* _WORK TO BE COMPLETED_: Only lines holding the word "images" are wanted from the records; copy all of them.

* _EXTRACTED DATA_:
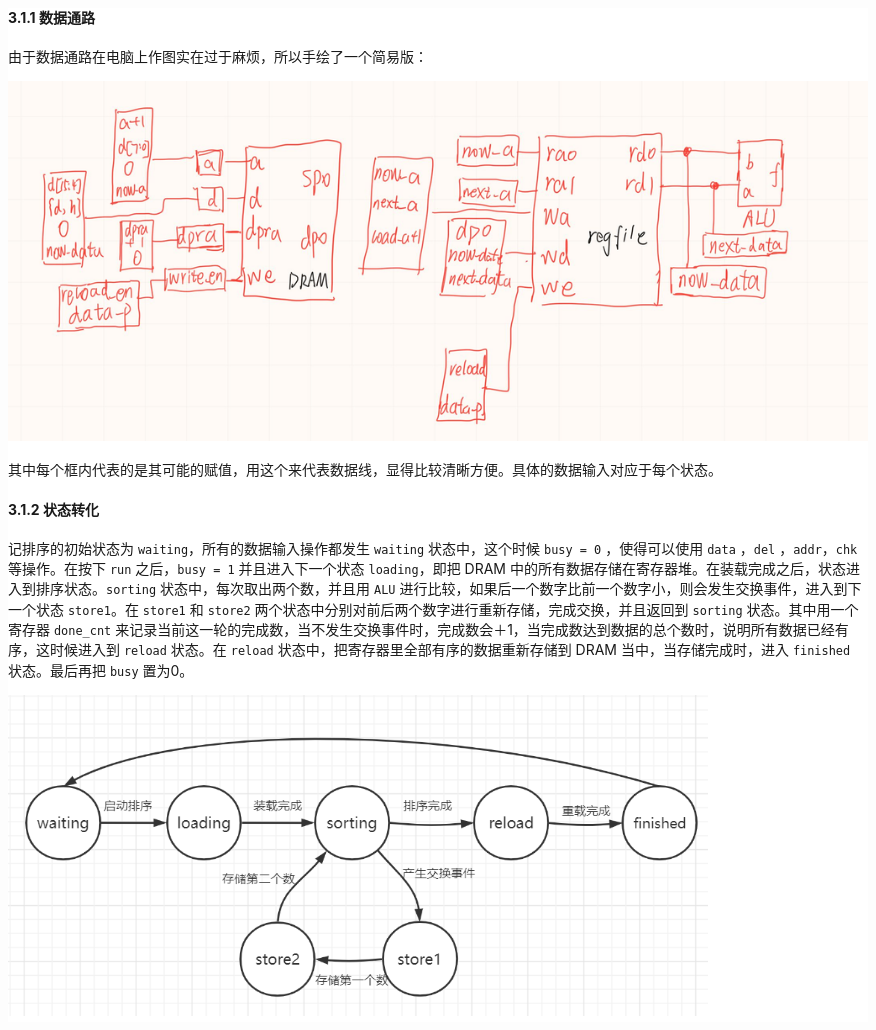 #### 3.1.1 数据通路

由于数据通路在电脑上作图实在过于麻烦，所以手绘了一个简易版：

<img src="..\images\data_path.jpg"/>

其中每个框内代表的是其可能的赋值，用这个来代表数据线，显得比较清晰方便。具体的数据输入对应于每个状态。
#### 3.1.2 状态转化

记排序的初始状态为  `waiting`，所有的数据输入操作都发生 `waiting` 状态中，这个时候 `busy = 0` ，使得可以使用 `data` ，`del` ，`addr`，`chk` 等操作。在按下 `run` 之后，`busy = 1` 并且进入下一个状态 `loading`，即把 DRAM 中的所有数据存储在寄存器堆。在装载完成之后，状态进入到排序状态。`sorting` 状态中，每次取出两个数，并且用 `ALU` 进行比较，如果后一个数字比前一个数字小，则会发生交换事件，进入到下一个状态 `store1`。在 `store1` 和 `store2` 两个状态中分别对前后两个数字进行重新存储，完成交换，并且返回到 `sorting` 状态。其中用一个寄存器 `done_cnt` 来记录当前这一轮的完成数，当不发生交换事件时，完成数会＋1，当完成数达到数据的总个数时，说明所有数据已经有序，这时候进入到 `reload` 状态。在 `reload` 状态中，把寄存器里全部有序的数据重新存储到 DRAM 当中，当存储完成时，进入 `finished` 状态。最后再把 `busy` 置为0。

<img src="..\images\state_machine.png" width="700"/>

* _RESPONSE_:
<img src="..\images\data_path.jpg"/>
<img src="..\images\state_machine.png" width="700"/>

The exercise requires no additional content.